• **Goal of the exercise**: Write the next part of the abstract on rituximab therapy in membranous nephropathy, starting after its last sentence.

═══ Supplied passage ═══

Rituximab therapy in idiopathic membranous nephropathy: a 2-year study.

Author information

1
Division of Nephrology and Hypertension, Mayo Clinic College of Medicine, Rochester, MN 55901, USA. fervenza.fernando@mayo.edu

Abstract

BACKGROUND AND OBJECTIVES:

It was postulated that in patients with membranous nephropathy (MN), four weekly doses of Rituximab (RTX) would result in more effective B cell depletion, a higher remission rate, and maintaining the same safety profile compared with patients treated with RTX dosed at 1 g every 2 weeks. This hypothesis was supported by previous pharmacokinetic (PK) analysis showing that RTX levels in the two-dose regimen were 50% lower compared with nonproteinuric patients, which could potentially result in undertreatment.

DESIGN, SETTING, PARTICIPANTS, & MEASUREMENTS:

Twenty patients with MN and proteinuria >5 g/24 h received RTX (375 mg/m(2) × 4), with re-treatment at 6 months regardless of proteinuria response. PK analysis was conducted simultaneously with immunological analyses of T and B cells to ascertain the effect of RTX on lymphocyte subpopulations.

═══ Source information ═══

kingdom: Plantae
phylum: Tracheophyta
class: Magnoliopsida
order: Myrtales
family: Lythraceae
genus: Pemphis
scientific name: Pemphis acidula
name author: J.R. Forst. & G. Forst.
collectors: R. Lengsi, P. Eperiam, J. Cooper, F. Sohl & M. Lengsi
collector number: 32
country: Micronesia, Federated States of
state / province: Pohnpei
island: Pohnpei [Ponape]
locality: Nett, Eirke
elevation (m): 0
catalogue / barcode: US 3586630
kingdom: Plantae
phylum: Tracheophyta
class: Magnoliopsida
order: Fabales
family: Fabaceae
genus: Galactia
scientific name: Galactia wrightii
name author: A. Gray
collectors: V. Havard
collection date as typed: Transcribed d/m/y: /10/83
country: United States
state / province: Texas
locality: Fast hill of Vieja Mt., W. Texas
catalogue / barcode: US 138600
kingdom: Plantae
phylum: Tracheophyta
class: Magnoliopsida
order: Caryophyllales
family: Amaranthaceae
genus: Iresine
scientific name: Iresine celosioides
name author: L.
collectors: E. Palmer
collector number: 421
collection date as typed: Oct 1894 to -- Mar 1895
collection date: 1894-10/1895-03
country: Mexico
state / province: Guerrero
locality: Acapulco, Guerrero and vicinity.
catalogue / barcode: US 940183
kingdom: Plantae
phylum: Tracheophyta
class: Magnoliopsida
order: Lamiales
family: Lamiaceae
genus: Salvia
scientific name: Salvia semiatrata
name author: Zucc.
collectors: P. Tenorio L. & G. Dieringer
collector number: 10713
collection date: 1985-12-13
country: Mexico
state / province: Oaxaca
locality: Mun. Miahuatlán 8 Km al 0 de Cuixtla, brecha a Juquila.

═══

• **Response area**:
RESULTS:

Baseline proteinuria of 11.9 g/24 h decreased to 4.2 and 2.0 g/24 h at 12 and 24 months, respectively, whereas creatinine clearance increased from 72.4 ml/min per 1.73 m(2) at baseline to 88.4 ml/min per 1.73 m(2) at 24 months. Of 18 patients who completed 24-month follow-up, 4 are in complete remission, 12 are in partial remission, 1 has a limited response, and 1 patient relapsed. Serum RTX levels were similar to those obtained with two doses of RTX.

CONCLUSIONS:

Four doses of RTX resulted in more effective B cell depletion, but proteinuria reduction was similar to RTX at 1 g every 2 weeks. Baseline quantification of lymphocyte subpopulations did not predict response to RTX therapy.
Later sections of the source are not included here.